Anyone with small children will know that snow maidens have had a resurgence in popularity in the last few years thanks to a certain ubiquitous Disney film, but this is only the latest in a long history of snowy maidens in folk and fairy stories.
In this blog I’m going to look at the Russian folk character Snegurochka (“Little Daughter of the Snow”) and how her story changes in different retellings until she becomes an essential festive figure.
The story of Snegurochka was first written down in the 19th century, famously by Alexander Afanasev, who was one of the first to record Russian folk stories. Afanasev, a librarian and an archivist in Moscow, published a collection of around 600 folk tales in the 1860s.
Afanasev’s collection was similar to the work done in Germany by the Brothers Grimm and by other 19th century European folklore collectors (see my previous blog on French folk tales). In Russia this interest reflected a rediscovery of Russianness among educated people who previously only spoke French or other European languages. True Russianness was thought to exist among the peasants, with their simple faith and folk customs and stories. This was a part of the movement towards a greater appreciation of Russian peasants that led to their release from serfdom in 1861.
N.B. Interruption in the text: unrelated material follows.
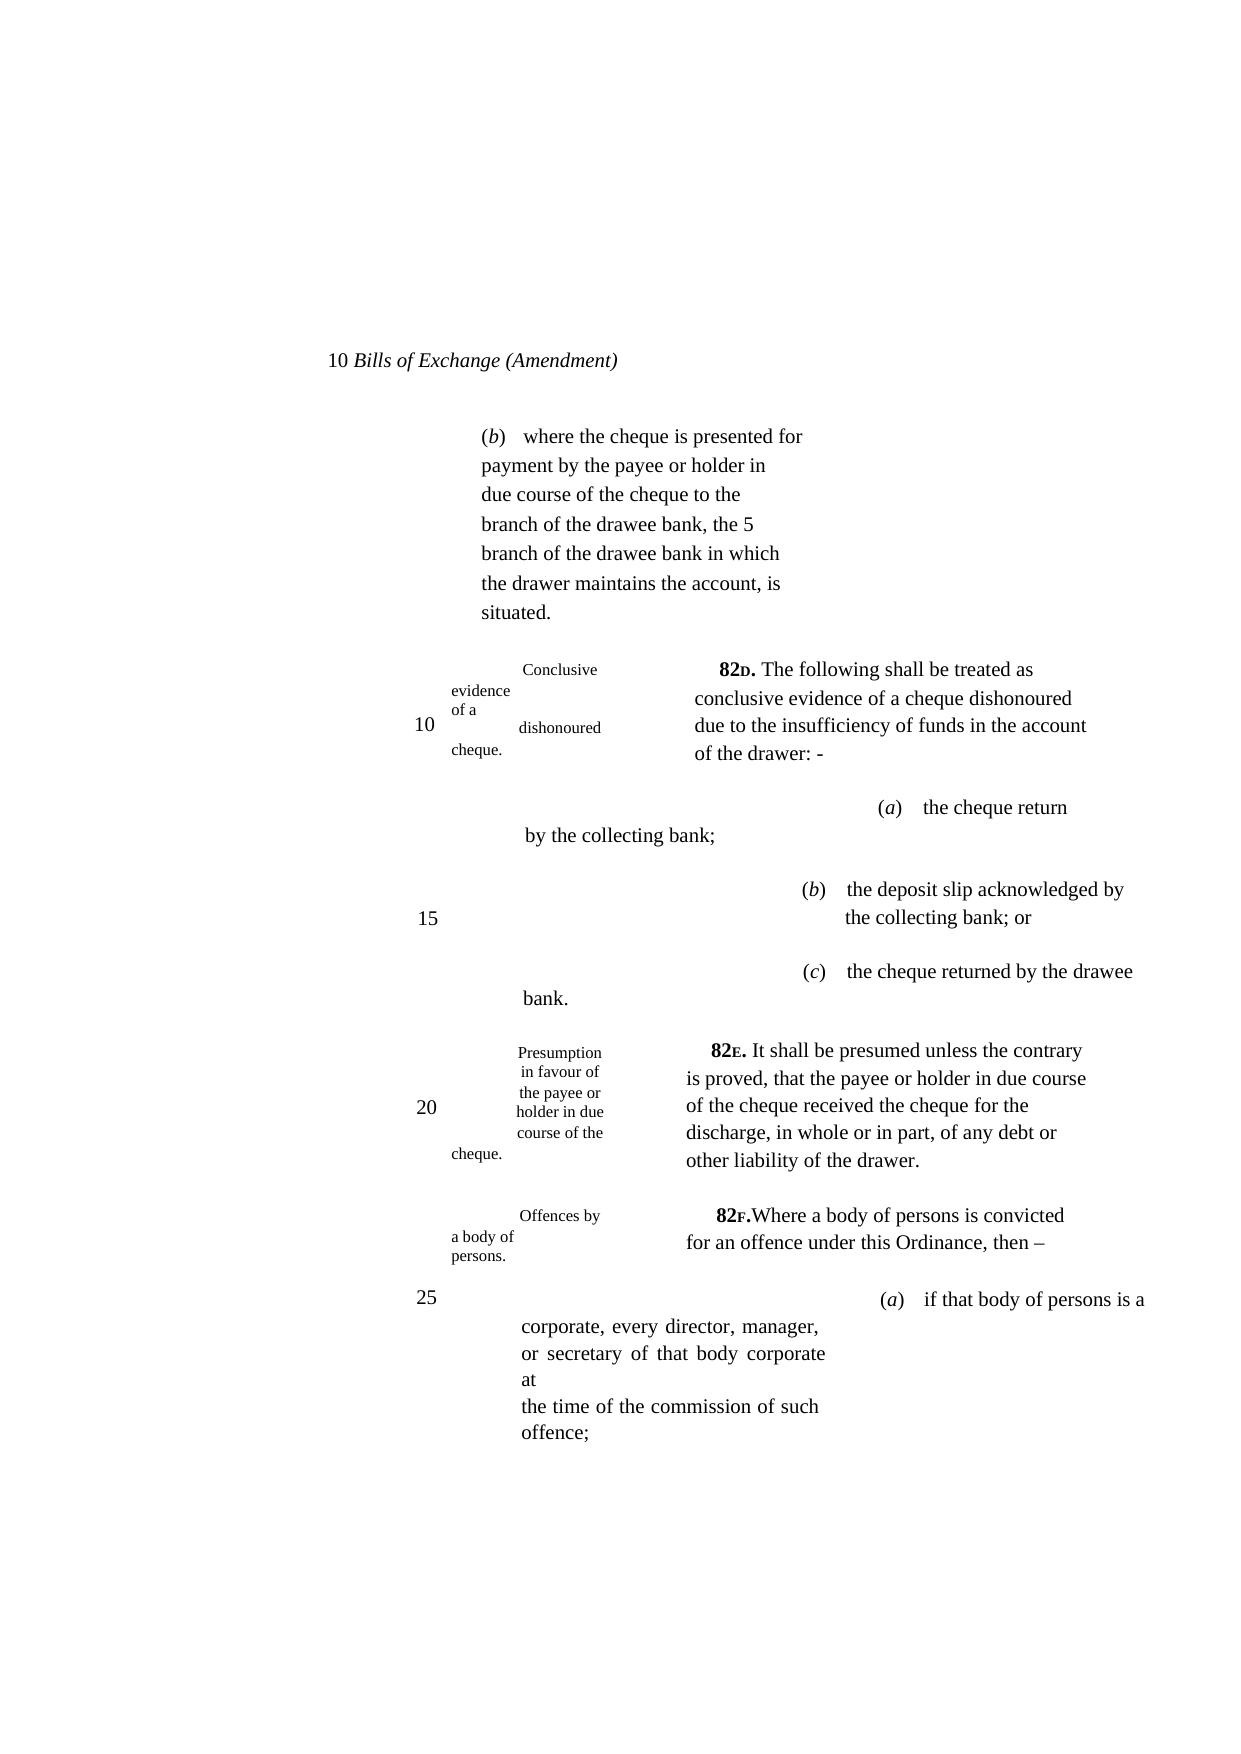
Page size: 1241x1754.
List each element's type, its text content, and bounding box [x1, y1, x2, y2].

Early stories of Snegurochka tell of a childless couple who build a girl out of snow who then comes magically alive. This image is from an illustrated collection of Russian folk stories from ca. 1900. The publication of such a volume shows that folk stories were more popular and available.
The couple are delighted with their longed-for daughter, but their happiness does not last. Encouraged in a children’s game, Snegorochka jumps over a fire and evaporates into snow.
In 1873 the playwright Alexander Ostrovsky wrote a version of Snegurochka with a more romantic plot. She is the daughter of Father Frost and Spring. She is adopted by humans and falls in love with a mortal man.
Unfortunately she meets a sticky end here too, as she melts in the warmth of the spring sun, and as her heart warms with love.
The play was unpopular with critics, but not with fellow artists and musicians: it was made into an opera by Rimsky-Korsakov in 1881. Rimsky-Korsakov had a deep interest in folk stories. He published a collection of them in the 1870s, and created other works based on them such as the operas Sadko and the Golden Cockerel. Many of his works entered the repertoire of Diaghilev’s Ballet Russe company.
Snegurochka was reworked for the ballet ‘Le Soleil de Nuit’, which premiered in 1915. The ballet represented a primitive pagan festival to inaugurate the coming of spring and the end of winter (and thus also the snow maiden).
Early Ballet Russe works found inspiration in Russian folk culture for plots, but also influenced how they were presented on stage. Designers such as Goncharova, Larionov and Roerich (also an archaeologist) used Slavic folk motifs in primitive colours in set and costume design.
After the revolution Diaghilev shied away from folk tales, thinking the interest in folk culture had contributed to the atmosphere that led to the Russian revolution. During this time an idolisation of the worker class was accompanied by persecution of the aristocracy and intelligentsia.
In the late 19th century Snegurochka had become a popular figure at Xmas celebrations – linked with Father Frost (now also a Father Christmas figure) and celebrations for children. When Soviet rule banned Xmas, she was included in the New Year festivities (along with Father Frost and the Yule tree) and is still a popular figure on Russian festive cards. She is often seen in a traditional Russian gown and hat, sometimes with Father Frost, or surrounded by animals.
At least in this incarnation as present-giving festive assistant she might escape a melty end. Best wishes for Christmas and the New Year from Snegurochka and the V&A!